Elektrik Mühendisleri Odası Yönetim Kurulu Üyesi Mehmet Özdağ, Elektriğe gelen zamların nedeninin özelleştirmeler olduğunu belirtiyor. Özdağ, 3 Mart 2001 tarihinde yayınlanan 4628 sayılı elektrik yasası sonucu elektrik enerjisi üretiminin yüzde 80’inin özel şirketlere geçtiğini dolayısıyla devletin elektrik piyasasını kontrol edecek gücünün kalmadığını ifade ediyor.

Ne olacak şimdi?

*

Yani Mehmet Özdağ’ın sözünü ettiği yasa da ne garip ki bir Bülent Ecevit hükümeti döneminde çıkıyor. 1979’da madenleri devletleştir. 2001’ yılında elektrikte yoğun özelleştirmenin önünü açan yasayı kabul et. Nasıl bir çelişkidir anlamam mümkün değil.  70’li yıllardaki Ecevit 1990 sonrası böylesine değişmişti işte.

*

Zaman değişiyor, değişen zamanla birlikte insanlar da değişiyor. Liderler de. Birbirinin zıddı kararları almak durumunda kalıyorlar.

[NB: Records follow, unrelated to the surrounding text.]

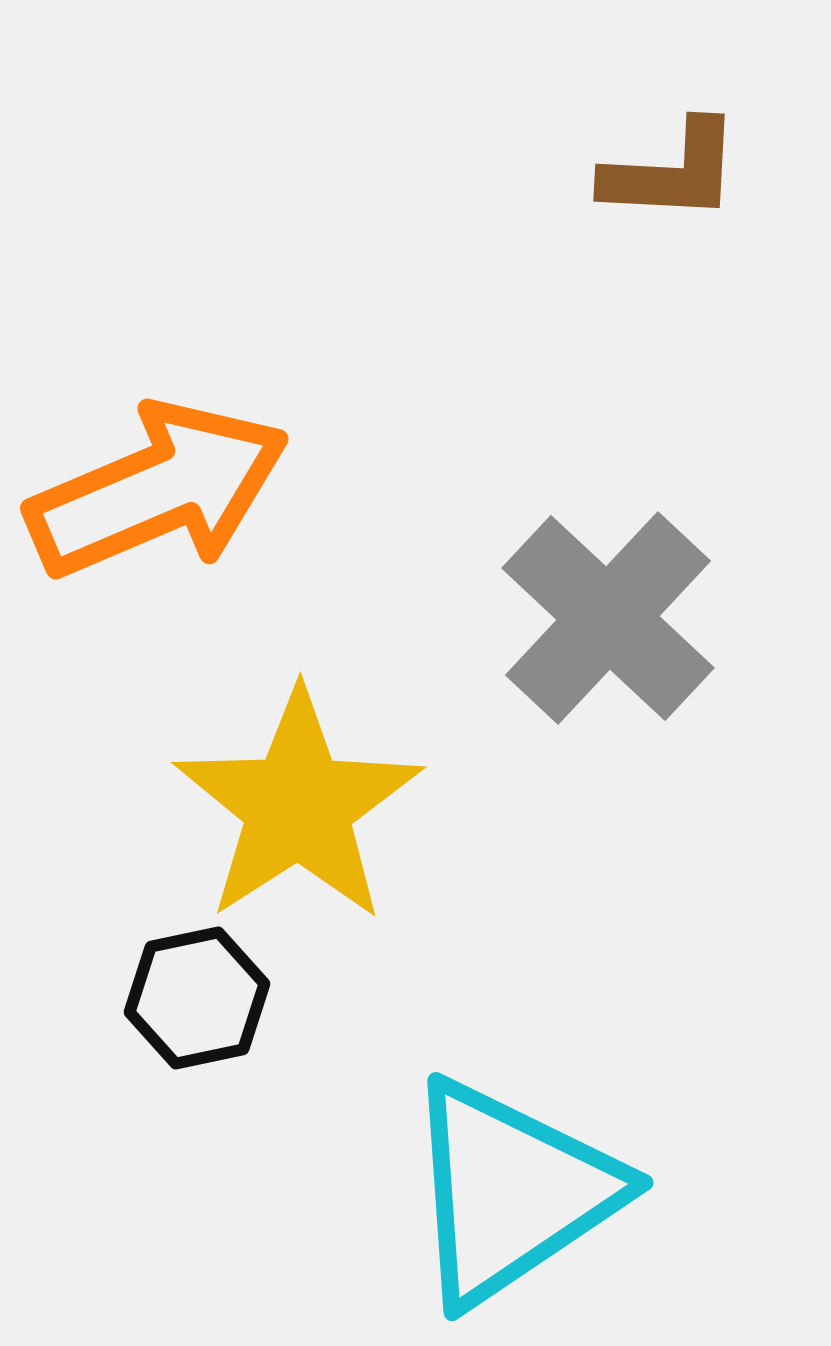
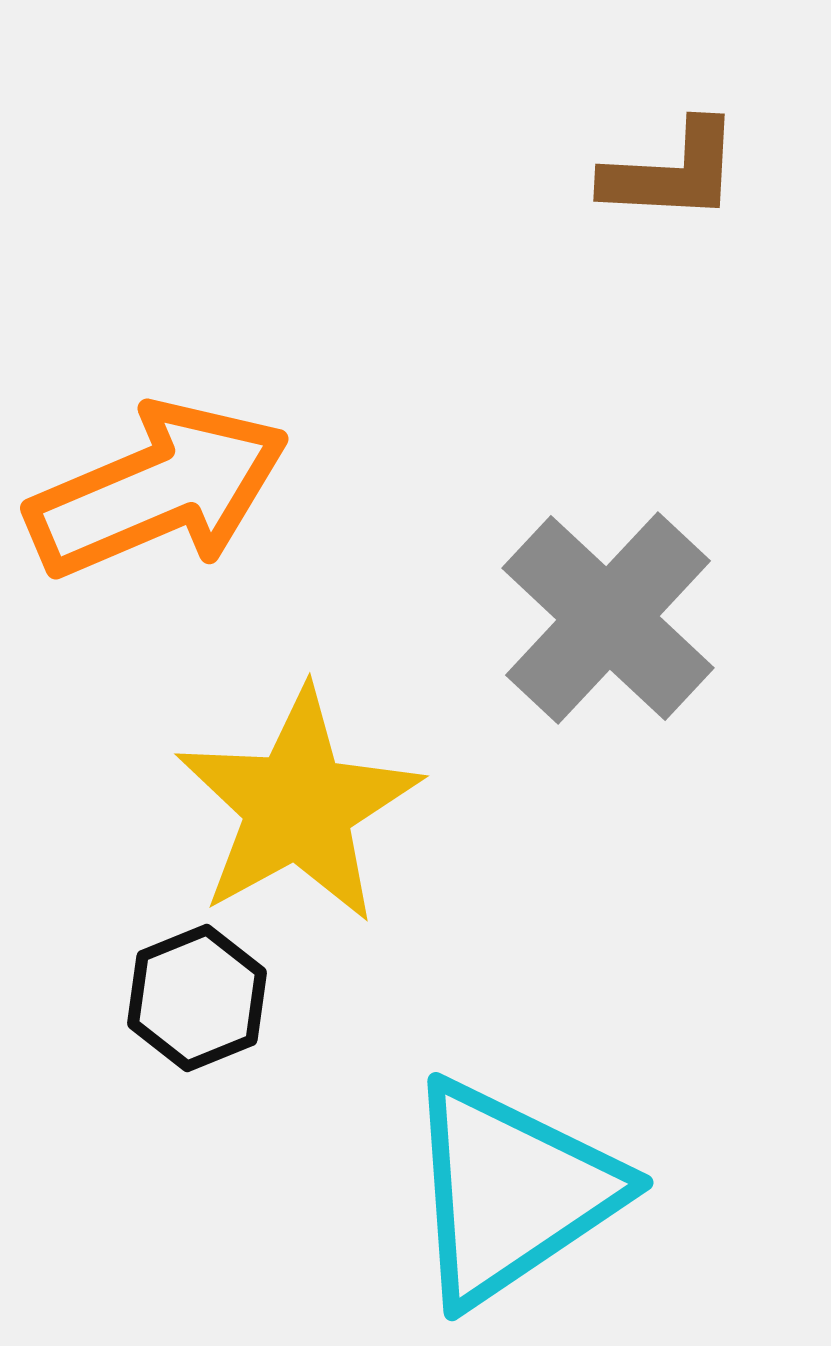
yellow star: rotated 4 degrees clockwise
black hexagon: rotated 10 degrees counterclockwise
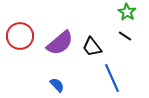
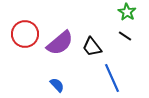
red circle: moved 5 px right, 2 px up
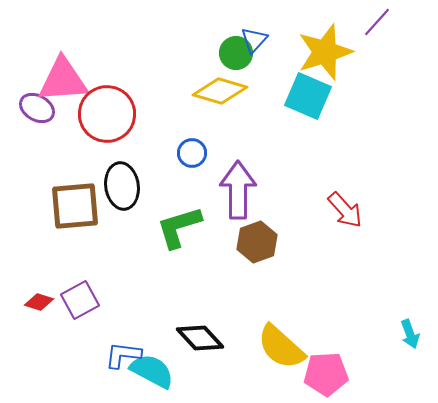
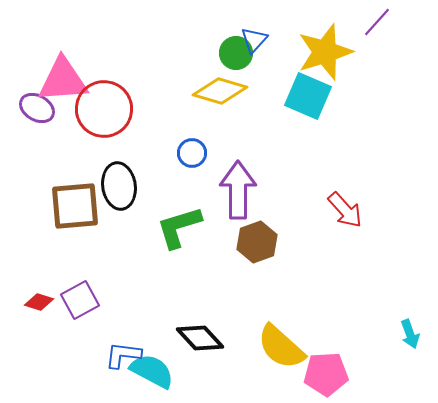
red circle: moved 3 px left, 5 px up
black ellipse: moved 3 px left
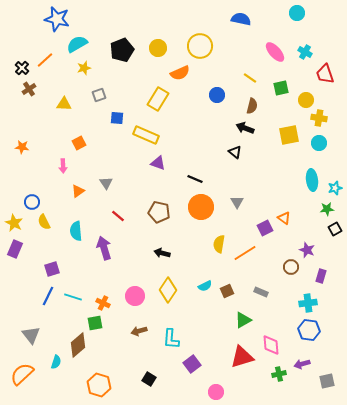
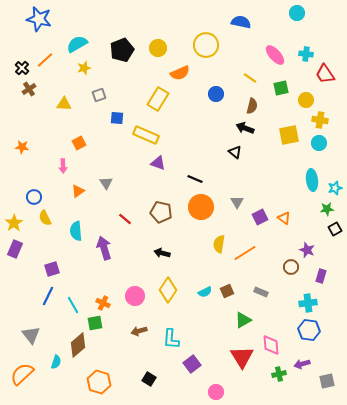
blue star at (57, 19): moved 18 px left
blue semicircle at (241, 19): moved 3 px down
yellow circle at (200, 46): moved 6 px right, 1 px up
pink ellipse at (275, 52): moved 3 px down
cyan cross at (305, 52): moved 1 px right, 2 px down; rotated 24 degrees counterclockwise
red trapezoid at (325, 74): rotated 15 degrees counterclockwise
blue circle at (217, 95): moved 1 px left, 1 px up
yellow cross at (319, 118): moved 1 px right, 2 px down
blue circle at (32, 202): moved 2 px right, 5 px up
brown pentagon at (159, 212): moved 2 px right
red line at (118, 216): moved 7 px right, 3 px down
yellow semicircle at (44, 222): moved 1 px right, 4 px up
yellow star at (14, 223): rotated 12 degrees clockwise
purple square at (265, 228): moved 5 px left, 11 px up
cyan semicircle at (205, 286): moved 6 px down
cyan line at (73, 297): moved 8 px down; rotated 42 degrees clockwise
red triangle at (242, 357): rotated 45 degrees counterclockwise
orange hexagon at (99, 385): moved 3 px up
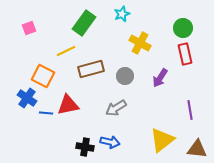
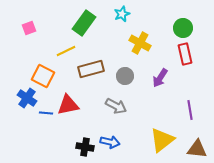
gray arrow: moved 2 px up; rotated 120 degrees counterclockwise
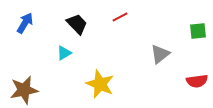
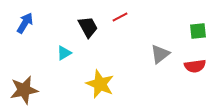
black trapezoid: moved 11 px right, 3 px down; rotated 15 degrees clockwise
red semicircle: moved 2 px left, 15 px up
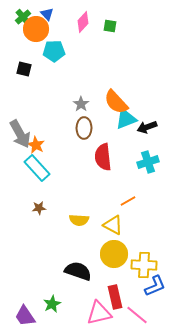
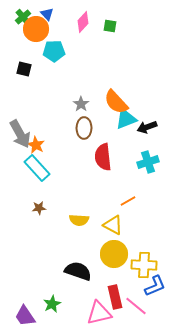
pink line: moved 1 px left, 9 px up
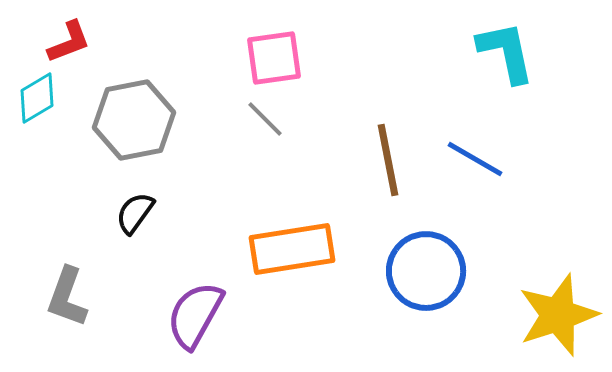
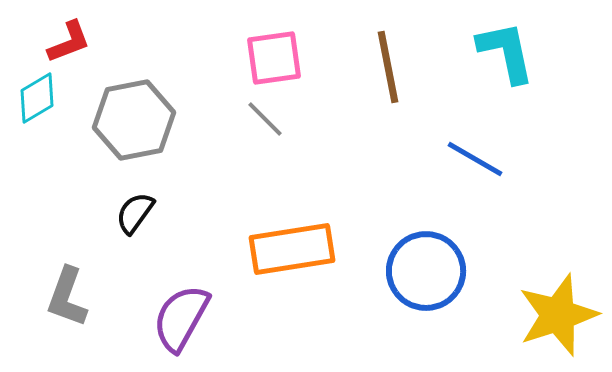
brown line: moved 93 px up
purple semicircle: moved 14 px left, 3 px down
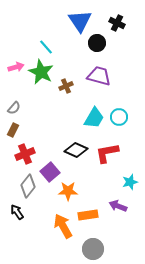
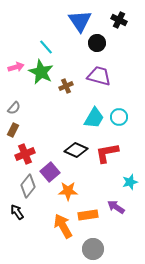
black cross: moved 2 px right, 3 px up
purple arrow: moved 2 px left, 1 px down; rotated 12 degrees clockwise
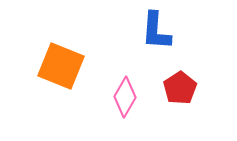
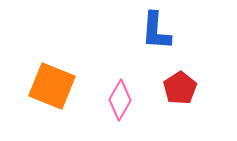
orange square: moved 9 px left, 20 px down
pink diamond: moved 5 px left, 3 px down
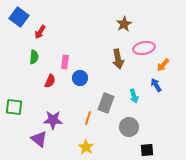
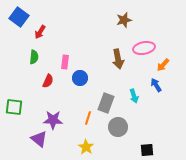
brown star: moved 4 px up; rotated 14 degrees clockwise
red semicircle: moved 2 px left
gray circle: moved 11 px left
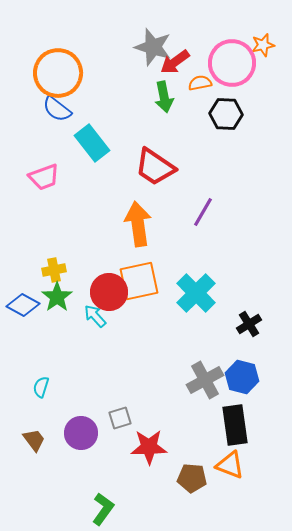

Değişmeyen tek şey, siyasi liderlerin hatalarını toplumların ödemesi oluyor. 

*

Ve yine bugün Türkiye,  Ak Parti hükümetinin özellikle dış politikada yaptığı yanlışların büyük faturasını ödemeye başladı.

Irak deneyimi ortada iken,  Suriye’nin  bölünmesi durumunda da en büyük zararı Türkiye’nin göreceği açıkken ve Suriye’nin eninde-sonunda yenilmeyeceğini de göremeyen AK Parti iktidarı süreçte çok büyük hatalar yaptı. 5 milyonu aşkın Suriyeli ülkemize geldi. Suriye Savaşı bize de büyük mali yüke neden oldu. Hala da oluyor.  

Ve yine süreçte sınırsız özelleştirmeler. 

Sonuç ortada. Ödenemeyen elektrik -doğalgaz faturaları.  Askıda Fatura uygulamaları, ucuz ekmek kuyrukları. Milyonlarca işsiz ve Çarşı-pazarda yaşanan pahalılık.